The Unheard Cry for Meaning: Psychotherapy and Humanism"
Viktor Frankl
wrote essays throughout his life. "The Unheard Cry for Meaning" features a
selection of his essays written from 1947-1977. Psychotherapy has a vital role
with human beings. His essays go against pseudo-humanism that others taught for
years. He dives into the potential of each individual while including the works
of Freud and behaviorism in his techniques in texts like these:
• "
The
Unconscious God: Psychotherapy and Theology"
• "
Psychotherapy and
Existentialism: Selected Papers on Logotherapy"
• "
From Death-Camp to
Existentialism: A Psychiatrist's Path to a New Therapy"
Plus no less than
...
•
28 more books in 39 other languages
The Writing Style of
Viktor Frankl
Dr. Frankl's writing style takes on a small twist of
anecdotic where he never uses people's real names, but instead refers to them
with an initial. None the less, his writing focuses on a lot of theory on the
human mind and psychotherapy, and most of his writing surrounds the academic of
his views in his research of the human psyche.

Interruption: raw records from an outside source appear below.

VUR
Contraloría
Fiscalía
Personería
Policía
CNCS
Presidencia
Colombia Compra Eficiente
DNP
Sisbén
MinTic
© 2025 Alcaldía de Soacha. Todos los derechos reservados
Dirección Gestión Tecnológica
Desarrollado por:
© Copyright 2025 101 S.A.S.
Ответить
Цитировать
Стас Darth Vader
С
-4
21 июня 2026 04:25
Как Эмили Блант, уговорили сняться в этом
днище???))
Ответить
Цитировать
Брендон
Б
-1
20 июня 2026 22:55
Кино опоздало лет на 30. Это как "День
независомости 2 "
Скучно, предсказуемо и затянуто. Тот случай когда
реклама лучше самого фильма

His words flow beautifully
and are easy to read for an educated person, and a person familiar with the era
in which he lived.
Who Reads Viktor Frankl Books?
People who
want to improve their life by exploring the real meaning behind all that happens
and who embraces the positive in every situation are the ones who love to read
books by Viktor Frankl.
Universities all over the world teach his works.
Teachers, educators, and professors read his works, while teaching classes
in psychology, philosophy and other religious and inspirational courses.
In fact, almost anyone who desires self improvement will gravitate to his books.